С учениками все очень просто: сколько в них вложишь – столько и получишь. Они, эти дети, были моими первенцами, и им досталось очень много хорошего. С ними встречались и разговаривали Окуджава, Высоцкий, Шверубович и многие другие люди, в самой большой степени выражавшие то время.
Все, связанное с тем курсом, было настоящим. Вложенное в них было большим, значимым. Они получили от меня по максимуму, чего не досталось даже тем, кто шел сразу вслед за ними.
О возможности создания собственного театра я и не думал. Обучу – и в «Современник». Я занимался новым делом, расходуя на него все свое время.
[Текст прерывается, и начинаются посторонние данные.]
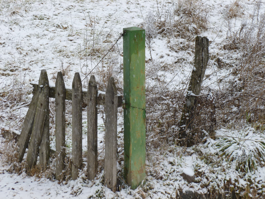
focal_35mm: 124
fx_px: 949
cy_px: 100
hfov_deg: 15.9
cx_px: 132
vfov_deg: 12.0
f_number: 4.9
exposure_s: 1/100
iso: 100
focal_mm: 22.1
А в «Современнике», добровольно отказавшись от поста директора, я перешел на так называемые «разовые», продолжая, естественно, сниматься в кино и записываться на радио. Тогда я совершенно не предполагал, что через какие-то три-четыре года окажется, что мой родной театр не только не готов принять новое поколение, но и активно выскажется против этого. Что мое представление о том, как должен развиваться театр «Современник» дальше, окончательно разойдется с представлениями моих товарищей. Они упорно не захотят признавать, что лучшие времена «Современника», когда были адекватны гражданские устремления и реальность бытия, когда векторы успеха и поиска, экспериментаторства были направлены одинаково, прошли. И что в конечном итоге о кризисе театра и о путях выхода из него буду говорить я один, противопоставляя себя коллективу былых единомышленников. Что скоро обнаружится наше несовпадение в самом главном…
Подвал
Когда-то подвал на улице Чаплыгина был обыкновенным угольным складом. «Навел» нас на него один замечательный человек – Юлий Львович Гольцман, работавший в те поры начальником РСУ или РЖУ Бауманского района.
Склад представлял собою жалкое зрелище. Повсюду не убираемый никем десятилетиями, рассыпавшийся в прах уголь, увенчанный пирамидками дерьма, которые оставляли после себя местные алкаши и бомжи. Все это выгребли, вычистили, отмыли мы с ребятами собственными руками. При помощи все того же Юлика Гольцмана подвал отремонтировали, придали ему человеческий вид и приспособили для того, чтобы репетировать и показывать спектакли зрителям.
С ноября 1977-го мы стали обитать в подвале на улице Чаплыгина, 1а.
После двух лет обучения из двадцати шести человек я оставил на курсе четырнадцать. Из Щукинского училища переманили студента Андрюшу Смолякова. С этими пятнадцатью мы и делали дипломные спектакли.
В 1978 году в подвале на улице Чаплыгина, 1а состоялась премьера. Это была пьеса Алеши Казанцева «…И с весной я вернусь к тебе…» в постановке Валеры Фокина. Несколько спектаклей подряд поставил я. Первой была пьеса Александра Володина «Две стрелы» – психологический детектив из жизни каменного века. Затем последовали «Белоснежка и семь гномов», который ребята играли на сцене «Современника» в течение двух сезонов подряд, и «Страсти по Варваре» по пьесе Ольги Кучкиной – спектакль, положивший начало московской моде начинать названия разноименных пьес словами «страсти по…». А когда я в 1976 году был в Англии, ставил «Ревизора» в шеффилдском театре «Крусибл», британский драматург Барри Кииф подарил мне свою пьесу «Прищучил». В Подвале над ней начинал работать Костя Райкин, но в итоге выпустил ее уже я.